Objective: Reproduce word for word the passage below on python-flint wheel variants, from its first line through its last.

Supplied text:
------------

Hypothetically in future we add some other wheels so it looks like:

python_flint-1.0-cp312-cp312-win_amd64.whl
python_flint-1.0-cp312-cp312-win_amd64+x86_64_v4.whl

Old versions of pip ignore the new file and continue to install the same wheel as before. New versions of pip allow you to select the alternative wheel explicitly:

pip install python-flint[x86_64_v4]

In the python-flint installation instructions we tell users something like:

Run ... command to find out if your CPU has AVX512, then install the latest version of pip and run pip install python-flint[x86_64_v4] to get a Flint build with the fft_small module and assembly enabled.

In future someone might want to add this sort of thing to a distribution requirement somewhere so you have an sdist with:

Requires-Dist: python_flint[x86_64_v4]

That is a problem because then both old and new installers could see this metadata (unless it only exists in wheels that old installers would ignore). A solution is that the default wheel can have an empty extras field sort of like:

extras = {
   'x86_64_v4': []
}

Then old installers install the old wheel and find the empty extras specification and consider it satisfied. New installers could know to check for variants metadata rather than just extras and then use that to select the other wheel.

This approach works for the python-flint case where there is always a clear fallback that is the acceptable even if suboptimal status quo wheel. I’m not sure how a good fallback scenario works for other cases under any of the proposals. In cases where a basic pip install foo already doesn’t work (need to use a custom index etc) then I guess the fallback is less of a concern.

There has been a lot of confusion about this sort of thing in this thread so let me be clear that for python-flint in particular there would never be a reason for another project to require a particular variant like this. I mention this only as a hypothetical example to consider how installing could work with this metadata.

The challenge here is that in isolation, you can’t tell whether this is referring to an extra or a variant. That ambiguity is a problem, not a benefit since it means the build tooling can’t provide any hints that this might pose a backwards compatibility problem with older installation clients.

By contrast, if new syntax is defined, then this would be disallowed:

Requires-Dist: python_flint(x86_64_v4)

And the build tooling could recommend replacing it with this:

Requires-Dist: python_flint
Provides-Extra: x86_64_v4
Requires-Dist-Variant: python_flint(x86_64_v4); extra == "x86_64_v4"

------------

Dataset:
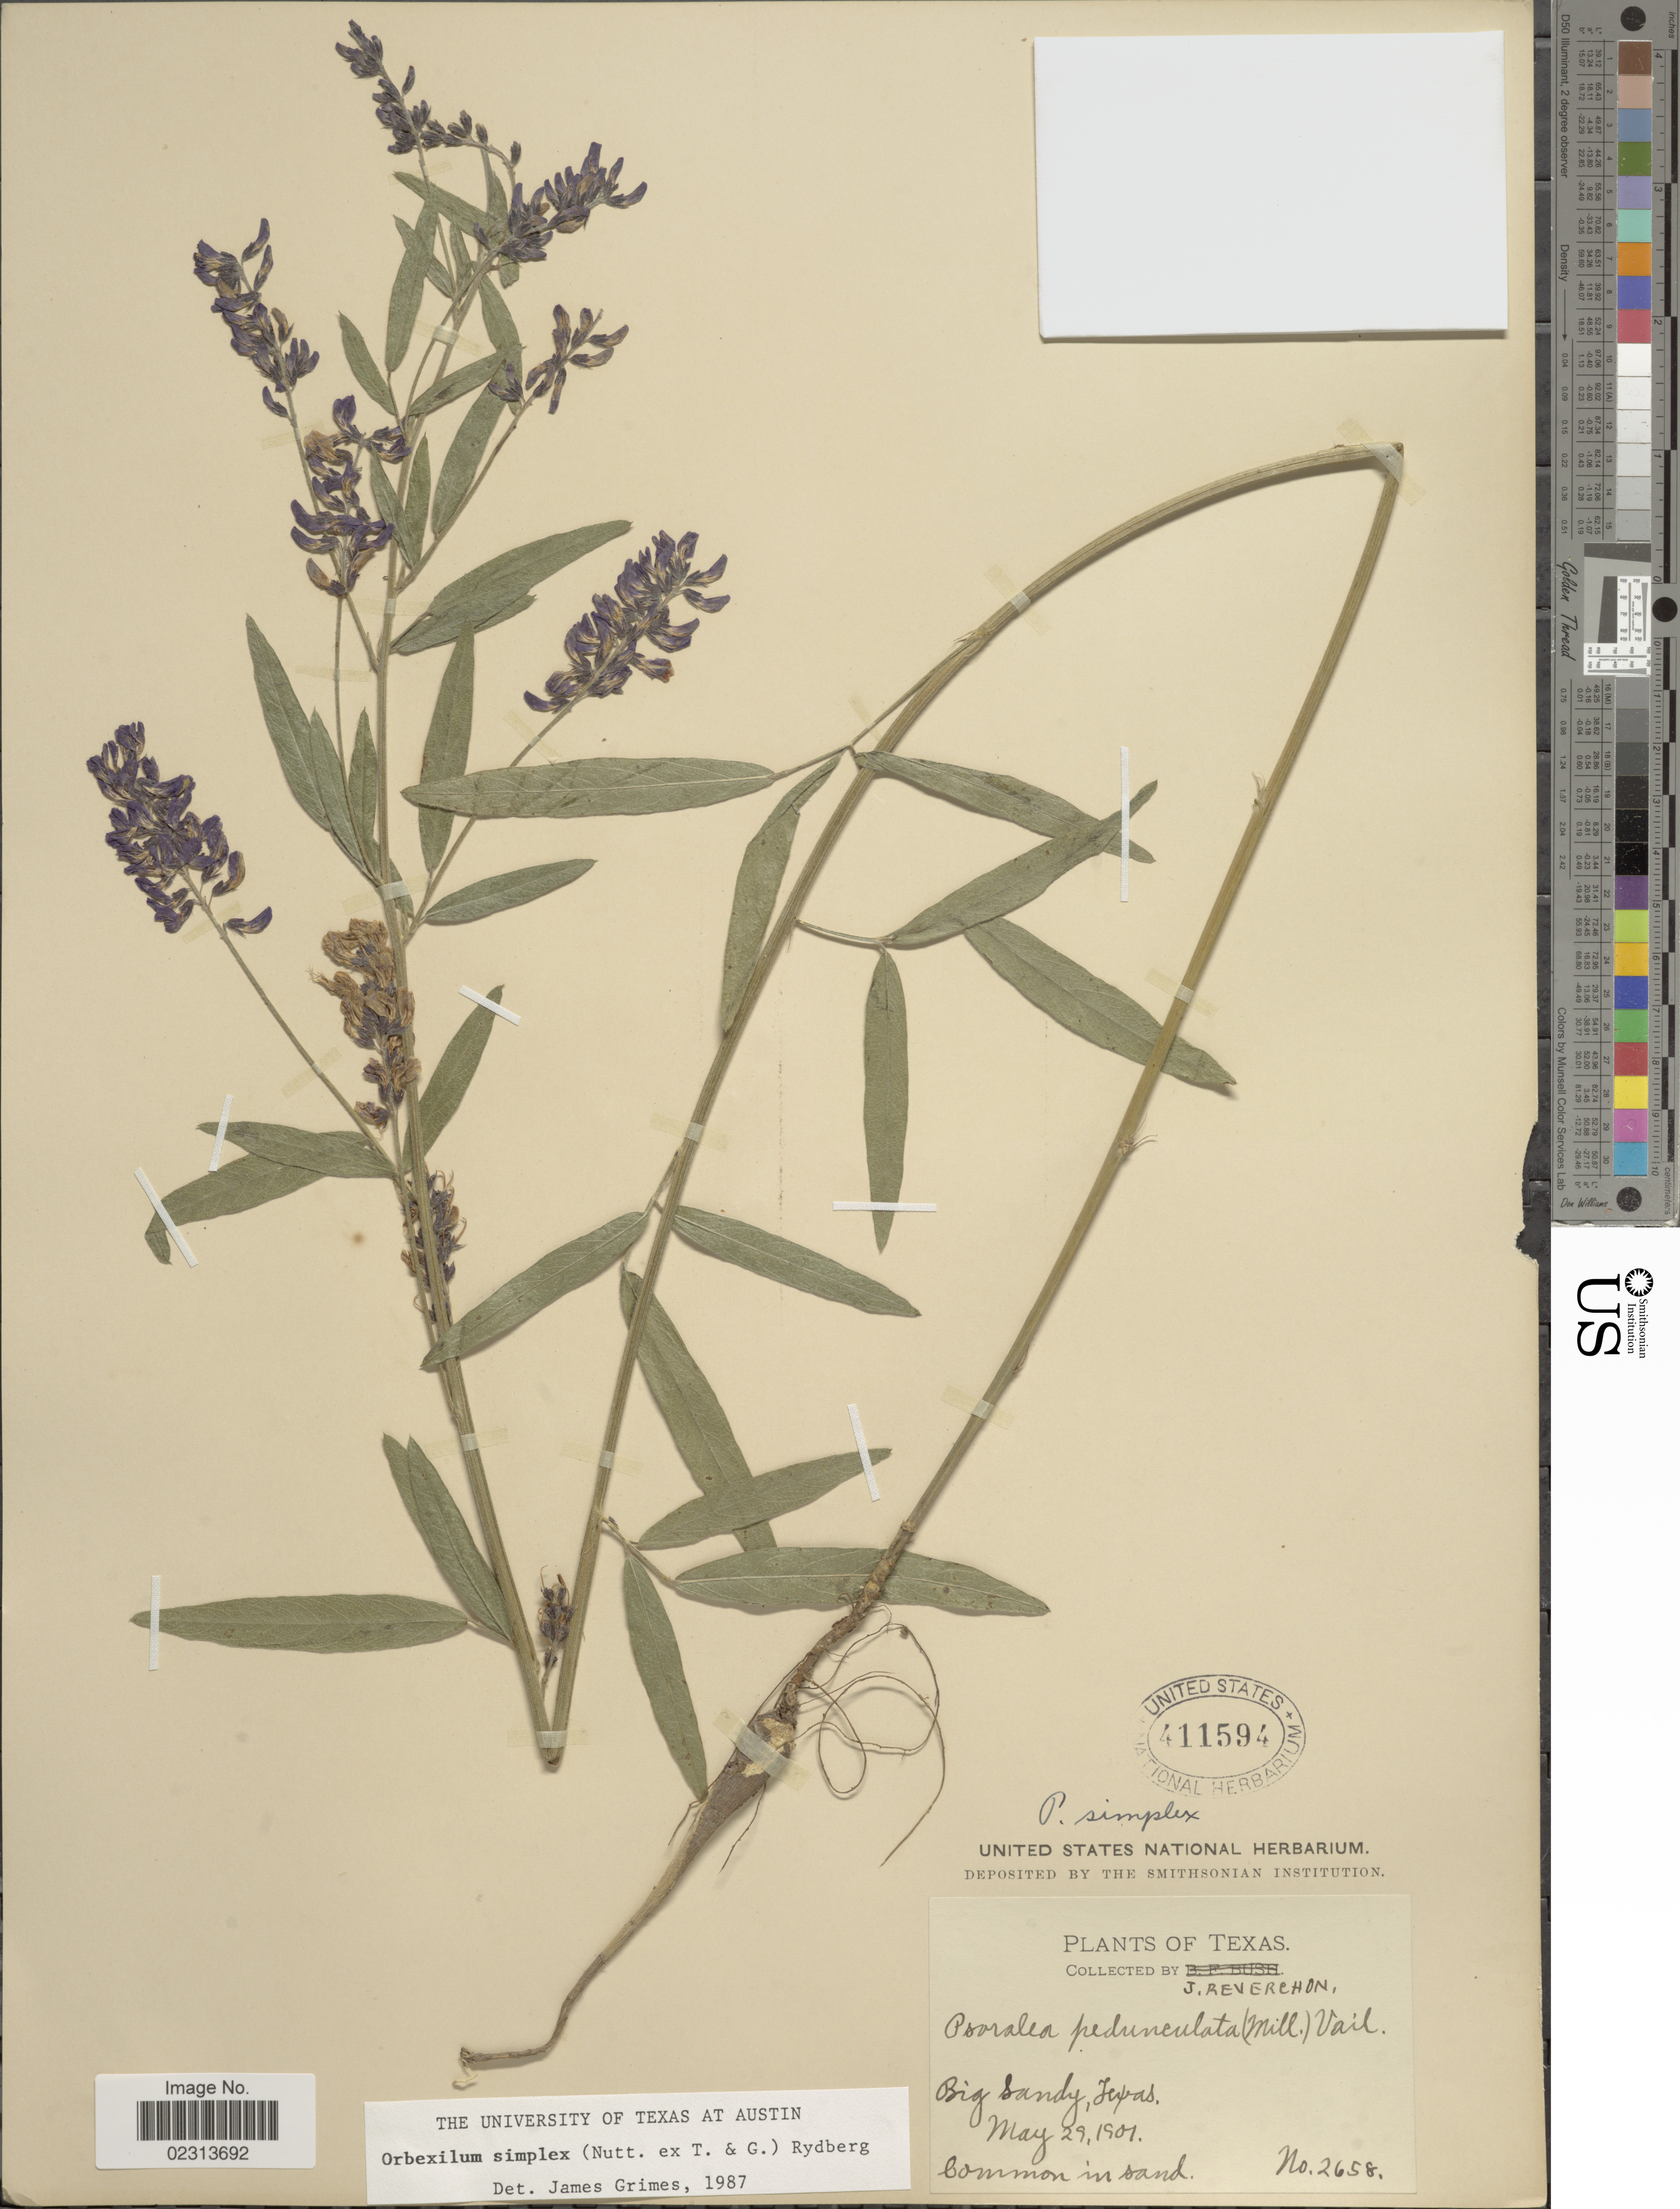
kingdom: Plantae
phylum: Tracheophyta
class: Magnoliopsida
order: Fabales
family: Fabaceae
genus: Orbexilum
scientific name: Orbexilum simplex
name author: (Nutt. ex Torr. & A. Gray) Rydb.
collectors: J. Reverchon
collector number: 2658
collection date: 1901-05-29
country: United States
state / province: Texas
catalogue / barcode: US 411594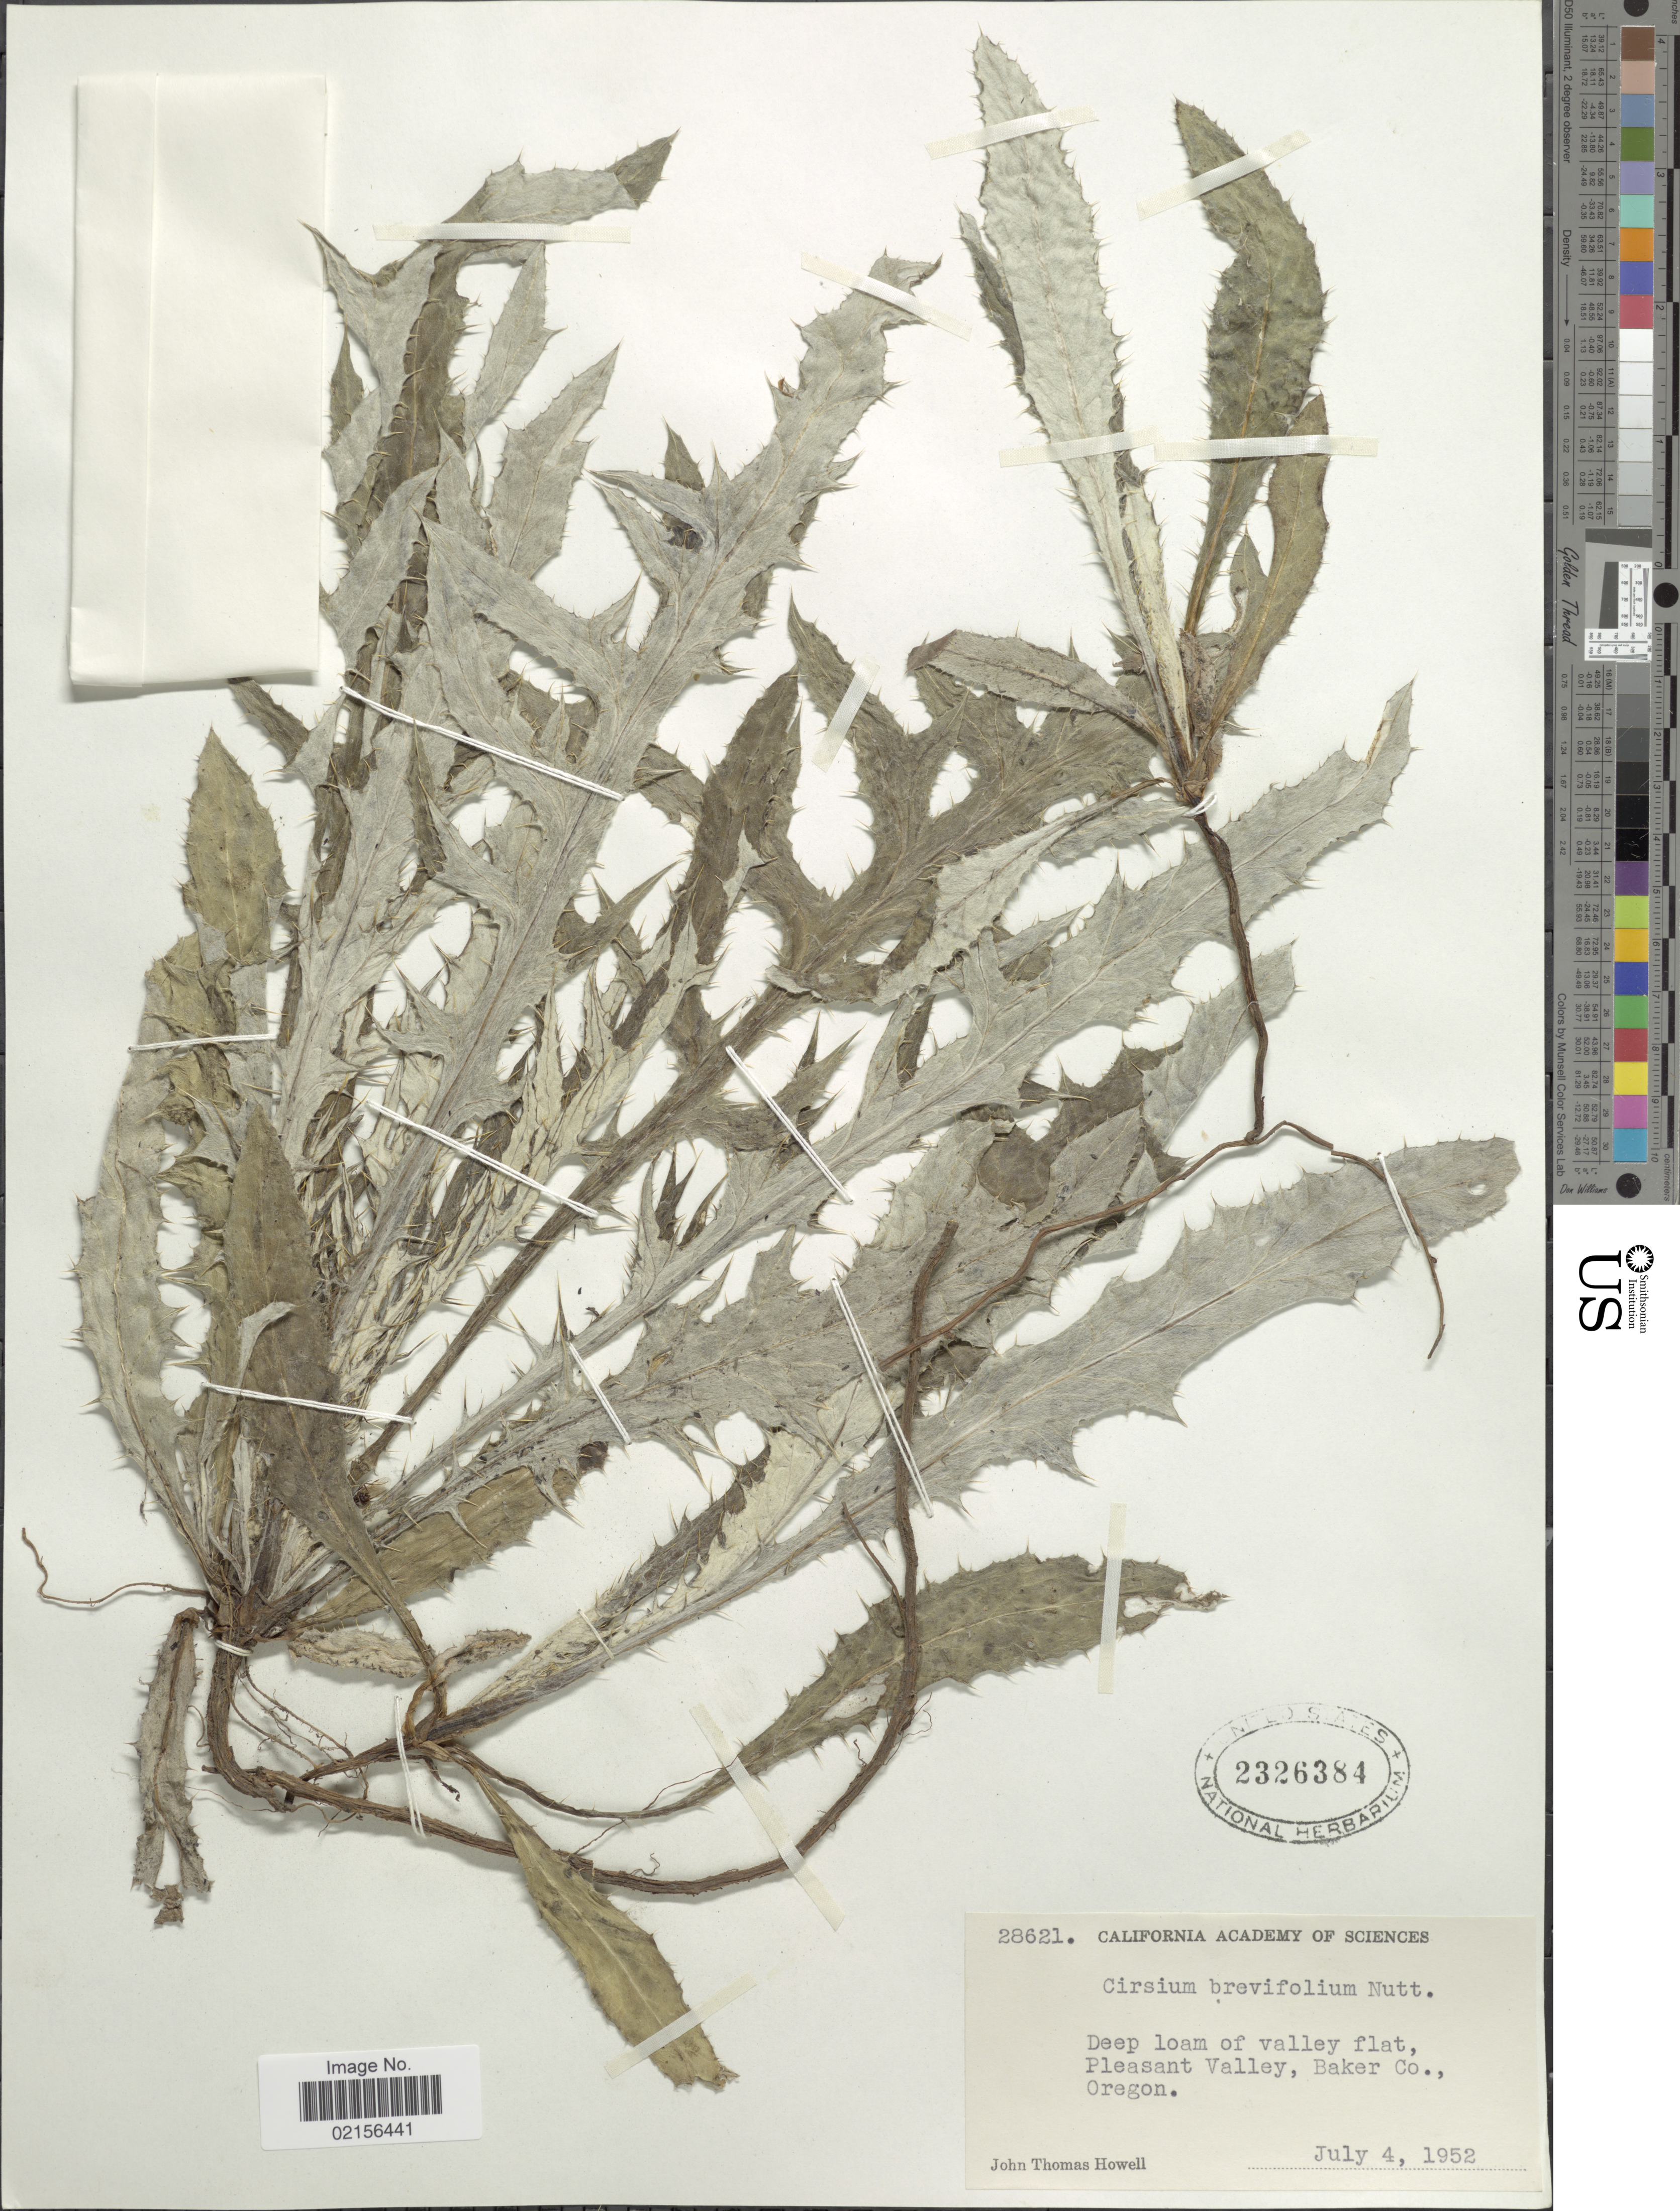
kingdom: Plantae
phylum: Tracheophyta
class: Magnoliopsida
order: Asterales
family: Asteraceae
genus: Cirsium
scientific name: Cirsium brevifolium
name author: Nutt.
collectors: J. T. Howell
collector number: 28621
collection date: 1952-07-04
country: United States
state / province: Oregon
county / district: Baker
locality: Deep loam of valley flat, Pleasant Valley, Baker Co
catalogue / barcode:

------------

Solution to this task:
Hypothetically in future we add some other wheels so it looks like:

python_flint-1.0-cp312-cp312-win_amd64.whl
python_flint-1.0-cp312-cp312-win_amd64+x86_64_v4.whl

Old versions of pip ignore the new file and continue to install the same wheel as before. New versions of pip allow you to select the alternative wheel explicitly:

pip install python-flint[x86_64_v4]

In the python-flint installation instructions we tell users something like:

Run ... command to find out if your CPU has AVX512, then install the latest version of pip and run pip install python-flint[x86_64_v4] to get a Flint build with the fft_small module and assembly enabled.

In future someone might want to add this sort of thing to a distribution requirement somewhere so you have an sdist with:

Requires-Dist: python_flint[x86_64_v4]

That is a problem because then both old and new installers could see this metadata (unless it only exists in wheels that old installers would ignore). A solution is that the default wheel can have an empty extras field sort of like:

extras = {
   'x86_64_v4': []
}

Then old installers install the old wheel and find the empty extras specification and consider it satisfied. New installers could know to check for variants metadata rather than just extras and then use that to select the other wheel.

This approach works for the python-flint case where there is always a clear fallback that is the acceptable even if suboptimal status quo wheel. I’m not sure how a good fallback scenario works for other cases under any of the proposals. In cases where a basic pip install foo already doesn’t work (need to use a custom index etc) then I guess the fallback is less of a concern.

There has been a lot of confusion about this sort of thing in this thread so let me be clear that for python-flint in particular there would never be a reason for another project to require a particular variant like this. I mention this only as a hypothetical example to consider how installing could work with this metadata.

The challenge here is that in isolation, you can’t tell whether this is referring to an extra or a variant. That ambiguity is a problem, not a benefit since it means the build tooling can’t provide any hints that this might pose a backwards compatibility problem with older installation clients.

By contrast, if new syntax is defined, then this would be disallowed:

Requires-Dist: python_flint(x86_64_v4)

And the build tooling could recommend replacing it with this:

Requires-Dist: python_flint
Provides-Extra: x86_64_v4
Requires-Dist-Variant: python_flint(x86_64_v4); extra == "x86_64_v4"